See this is you liked: Cathy Come Home, or anything by Ken Loach.

4. Rent-a-Cat (Sunday 24th)


Sayako has an unusual job. She ‘rents’ cats to lonely people. But can Sayako ever find human love rather than just feline affection? The bizarre premise could almost only be Japanese, where strict restrictions on rented accommodation mean some animal lovers really do rent pets. The premise’s sense of innocence and imagination brings to mind Miyazaki’s animated works.

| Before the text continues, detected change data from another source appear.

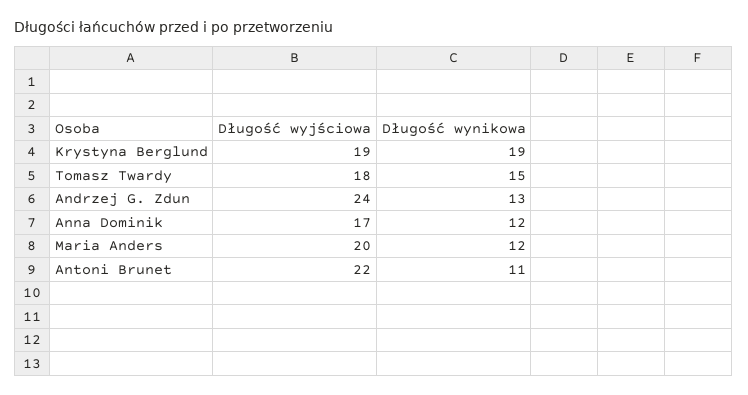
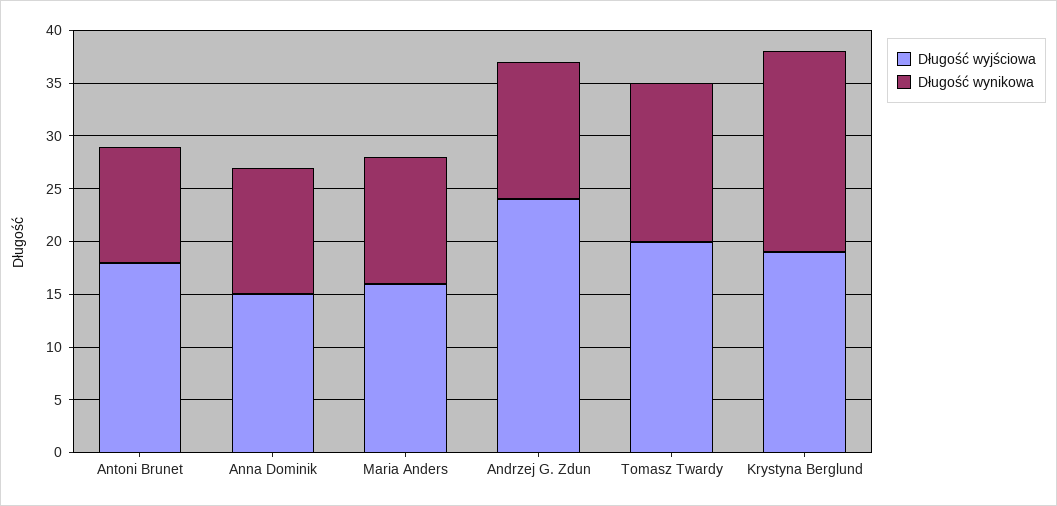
  {
    "Długość wyjściowa": {
      "Krystyna Berglund": 19,
-     "Tomasz Twardy": 18,
+     "Tomasz Twardy": 20,
      "Andrzej G. Zdun": 24,
-     "Anna Dominik": 17,
+     "Anna Dominik": 15,
-     "Maria Anders": 20,
+     "Maria Anders": 16,
-     "Antoni Brunet": 22
+     "Antoni Brunet": 18
    },
    "Długość wynikowa": {
      "Krystyna Berglund": 19,
      "Tomasz Twardy": 15,
      "Andrzej G. Zdun": 13,
      "Anna Dominik": 12,
      "Maria Anders": 12,
      "Antoni Brunet": 11
    }
  }

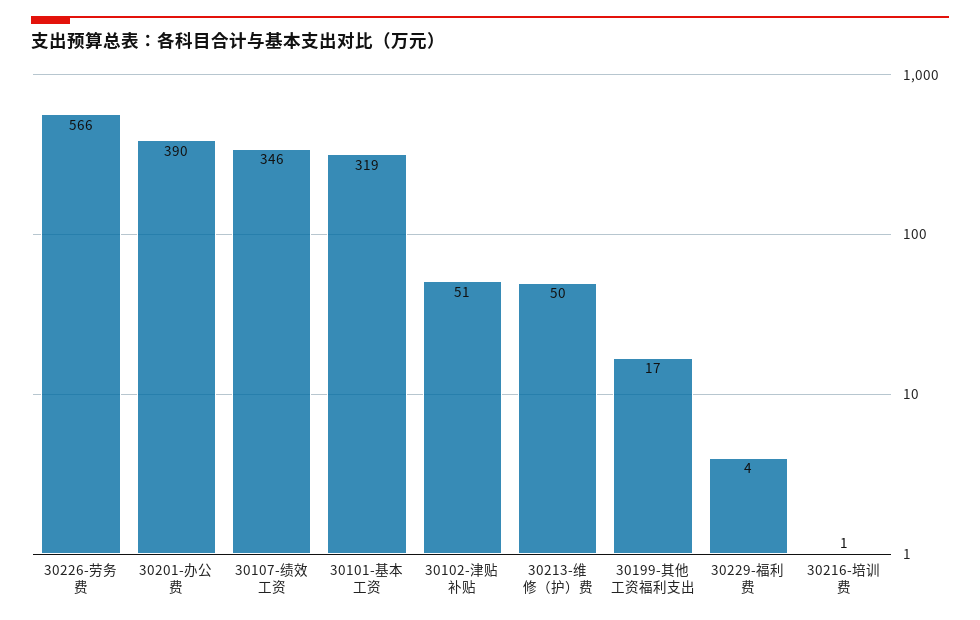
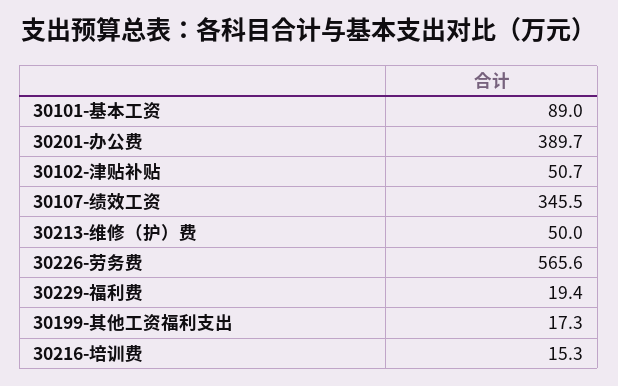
  {
    "30226-劳务费": 565.6,
    "30201-办公费": 389.7,
    "30107-绩效工资": 345.5,
-   "30101-基本工资": 319,
+   "30101-基本工资": 89,
    "30102-津贴补贴": 50.7,
    "30213-维修（护）费": 50,
    "30199-其他工资福利支出": 17.3,
-   "30229-福利费": 4,
+   "30229-福利费": 19.4,
-   "30216-培训费": 1
+   "30216-培训费": 15.3
  }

See this if you liked: Amélie

5. Young Dudes (Monday 25th)


With the end of the world approaching, two young Taiwanese men join a Ukranian woman in setting up a new country via Facebook for anyone who is interested in joining them on their virtual spaceship. Never could the trio have imagined their site would be so successful as to attract the attention of aliens. A coming-of-age tale with a gratifying disregard for reality.

See this if you liked: The Mighty Boosh

6. What is this Film Called Love? (Tuesday 26th)


Shot in Mexico City over six days, this is Mark Cousins’ latest project after the mammoth A Story of Film: An Odyssey. It sees him exploring the changing nature of a city while contemplating his own identity. One of the most original, insightful and creative voices in film today, this film will no doubt challenge and enlighten anyone to go with Cousins’ on whatever journey he decides to take us.

See this if you liked: The First Movie

7. Day of the Flowers (Wednesday 27th)


A road trip movie about two very different sisters (one left-wing, the other Little Miss Popular) who go to Cuba to bury their father’s ashes. Sunshine Cleaning meets The Motorcycle Diaries via The Out-of-Towners?

See this if you liked: Vicky Christina Barcelona

8. California Solo (Thursday 28th)


Robert Carlyle stars as a musician from the Brit Pop era who is now living the simple life on a farm in America. However, his escape to the country can only last so long as he is forced to face the demon of his dead brother and bandmate.

See this if you liked: Crazy Heart

9. Shadow Dancer (Friday 29th)


Recent EIFF favourite James Marsh (Man on Wire, Project Nim) returns to the festival with a taut thriller starring Clive Owen as a British intelligence officer tasked with convincing a Belfast mother (Andrea Riseborough) to become an informant or go to jail. Set during the troubles in Northern Ireland, earned high praise at Sundance earlier this year.

See this if you liked: Bloody Sunday

10. God Bless America (Saturday 30th)


Ever watched a reality show and thought “The world would truly be a better place without that person”? Frank, who has just been diagnosed with terminal cancer, has. So he goes on a trip across America assassinating anyone he deems too obnoxious to live. Soon upon embarking on this trip, he encounters high school student Roxy, who is not only on board, but even more enthusiastic about his mission. The two proceed to try and clean up America, and everything they deem wrong with it, once and for all. A darkly comic look at our celebrity-obssessed culture, if you’ve seen the trailer, you’ll know this one is not for the faint hearted.

See this if you liked: Super or Kick-Ass.